7. Zusammenfassend ist festzuhalten, dass die von der Beklagten vertriebenen Vitalpilze-Kapseln als Nahrungsergänzungsmittel iSv § 3 Z 4 LMSVG bzw Art 2 lit a der Richtlinie 2002/46/EG zu qualifizieren sind und die Beklagte bei deren Vertrieb daher gegen § 3 Abs 2 NEMV verstoßen hat.

8. Nach ständiger Rechtsprechung ist ein Verstoß gegen eine nicht dem Lauterkeitsrecht im engeren Sinne zuzuordnende generelle Norm als unlautere Geschäftspraktik oder als sonstige unlautere Handlung iSv § 1 Abs 1 Z 1 UWG zu werten, wenn die Norm nicht auch mit guten Gründen in einer Weise ausgelegt werden kann, dass sie dem beanstandeten Verhalten nicht entgegensteht (RIS-Justiz RS0123239).
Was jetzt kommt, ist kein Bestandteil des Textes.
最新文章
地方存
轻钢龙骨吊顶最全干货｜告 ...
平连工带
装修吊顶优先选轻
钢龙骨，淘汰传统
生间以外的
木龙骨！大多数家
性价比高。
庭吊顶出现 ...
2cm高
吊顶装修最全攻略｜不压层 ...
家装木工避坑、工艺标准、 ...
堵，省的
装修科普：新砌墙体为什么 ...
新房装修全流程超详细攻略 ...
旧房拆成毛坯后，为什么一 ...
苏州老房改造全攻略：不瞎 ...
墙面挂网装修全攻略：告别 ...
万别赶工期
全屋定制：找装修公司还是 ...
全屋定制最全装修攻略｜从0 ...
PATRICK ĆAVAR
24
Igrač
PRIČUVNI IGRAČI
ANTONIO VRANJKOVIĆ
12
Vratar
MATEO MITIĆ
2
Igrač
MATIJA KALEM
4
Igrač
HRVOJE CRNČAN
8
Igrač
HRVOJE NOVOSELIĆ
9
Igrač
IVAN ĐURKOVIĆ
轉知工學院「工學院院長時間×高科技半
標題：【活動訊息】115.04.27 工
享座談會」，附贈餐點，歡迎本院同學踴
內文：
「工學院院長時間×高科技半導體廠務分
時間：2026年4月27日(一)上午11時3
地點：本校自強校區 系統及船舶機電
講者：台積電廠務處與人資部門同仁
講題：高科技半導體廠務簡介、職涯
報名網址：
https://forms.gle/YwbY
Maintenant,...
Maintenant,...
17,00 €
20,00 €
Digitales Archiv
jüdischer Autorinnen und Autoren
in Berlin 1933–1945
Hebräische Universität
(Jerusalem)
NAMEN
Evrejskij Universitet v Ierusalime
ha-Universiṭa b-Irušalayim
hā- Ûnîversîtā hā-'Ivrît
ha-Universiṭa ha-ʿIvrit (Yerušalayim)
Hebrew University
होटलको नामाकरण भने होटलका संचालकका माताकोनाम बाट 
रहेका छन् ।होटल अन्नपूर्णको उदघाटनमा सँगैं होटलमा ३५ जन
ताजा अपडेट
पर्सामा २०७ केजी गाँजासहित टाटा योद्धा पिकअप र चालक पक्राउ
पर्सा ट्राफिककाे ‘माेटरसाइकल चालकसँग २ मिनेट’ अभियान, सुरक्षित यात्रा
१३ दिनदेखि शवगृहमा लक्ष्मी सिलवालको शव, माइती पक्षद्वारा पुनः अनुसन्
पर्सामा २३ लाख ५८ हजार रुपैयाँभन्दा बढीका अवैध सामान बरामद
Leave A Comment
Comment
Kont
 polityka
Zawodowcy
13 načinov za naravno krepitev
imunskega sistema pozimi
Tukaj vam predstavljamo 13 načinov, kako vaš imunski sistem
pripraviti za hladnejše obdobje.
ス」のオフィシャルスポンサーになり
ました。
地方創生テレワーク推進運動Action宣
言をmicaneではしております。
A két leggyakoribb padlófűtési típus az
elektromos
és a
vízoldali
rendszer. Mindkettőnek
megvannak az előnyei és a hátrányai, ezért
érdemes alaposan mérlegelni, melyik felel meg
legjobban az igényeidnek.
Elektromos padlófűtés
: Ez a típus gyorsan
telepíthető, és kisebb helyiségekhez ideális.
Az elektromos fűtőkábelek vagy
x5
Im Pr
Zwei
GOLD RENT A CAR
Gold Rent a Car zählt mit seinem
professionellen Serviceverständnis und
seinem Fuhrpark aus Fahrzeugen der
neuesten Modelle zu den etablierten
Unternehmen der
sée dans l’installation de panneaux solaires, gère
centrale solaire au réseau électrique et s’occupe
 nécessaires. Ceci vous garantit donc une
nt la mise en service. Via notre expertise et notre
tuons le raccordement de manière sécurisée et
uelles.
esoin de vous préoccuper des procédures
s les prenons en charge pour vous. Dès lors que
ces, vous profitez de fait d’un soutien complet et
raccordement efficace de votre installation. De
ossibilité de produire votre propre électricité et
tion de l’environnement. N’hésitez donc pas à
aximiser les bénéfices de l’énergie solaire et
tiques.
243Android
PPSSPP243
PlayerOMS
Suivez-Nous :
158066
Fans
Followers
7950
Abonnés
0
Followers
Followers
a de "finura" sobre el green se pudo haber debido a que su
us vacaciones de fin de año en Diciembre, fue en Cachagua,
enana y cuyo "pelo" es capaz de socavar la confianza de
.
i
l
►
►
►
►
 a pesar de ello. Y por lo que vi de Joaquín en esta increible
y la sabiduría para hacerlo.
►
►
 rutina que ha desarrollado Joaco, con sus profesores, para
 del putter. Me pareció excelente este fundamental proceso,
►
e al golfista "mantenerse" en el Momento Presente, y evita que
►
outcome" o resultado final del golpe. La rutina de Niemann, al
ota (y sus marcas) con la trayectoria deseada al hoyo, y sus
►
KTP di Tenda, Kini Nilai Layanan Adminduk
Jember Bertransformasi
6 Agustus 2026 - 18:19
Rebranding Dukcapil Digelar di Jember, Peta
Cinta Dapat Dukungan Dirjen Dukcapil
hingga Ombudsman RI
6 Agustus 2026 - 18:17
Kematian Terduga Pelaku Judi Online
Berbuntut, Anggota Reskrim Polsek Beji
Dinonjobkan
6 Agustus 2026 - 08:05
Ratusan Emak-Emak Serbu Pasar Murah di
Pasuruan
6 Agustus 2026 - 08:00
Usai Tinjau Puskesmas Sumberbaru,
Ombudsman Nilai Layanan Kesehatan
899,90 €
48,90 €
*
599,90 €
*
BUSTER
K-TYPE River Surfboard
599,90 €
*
Wenn eine nach dem Wortlaut des Gesetzes immerhin vertretbare Rechtsauffassung in der Folge von den Gerichten nicht geteilt wurde, ist dies kein Verstoß gegen § 1 UWG. Es kommt vor allem darauf an, ob die Auffassung über den Umfang der Befugnisse durch das Gesetz so weit gedeckt ist, dass sie mit gutem Grund vertreten werden kann (RIS‑Justiz RS0077771). Die auf das Kriterium der Vertretbarkeit abstellende Rechtsprechung deckt aber nicht den Versuch, einen offenkundigen Gesetzesverstoß nachträglich mit spitzfindigen Argumenten zu rechtfertigen (RIS-Justiz RS0077931 [T13]).

9. Im vorliegenden Fall ergibt sich schon aus dem Wortlaut des § 3 Z 4 LMSVG (… die aus Einfach- oder Mehrfachkonzentraten von Nährstoffen oder sonstigen Stoffen mit ernährungsspezifischer oder physiologischer Wirkung bestehen …), dass die von der Beklagten vertriebenen Vitalpilz-Produkte unter den Begriff der Nahrungsergänzungsmittel fallen und somit der entsprechenden Kennzeichnungspflicht nach der NEMV unterliegen. Die Beklagte kann sich daher nicht auf die Vertretbarkeit ihrer Rechtsansicht berufen. Der Revision war somit auch unter diesem Aspekt nicht Folge zu geben.

10. Die Kostenentscheidung gründet auf den §§ 41 und 50 ZPO.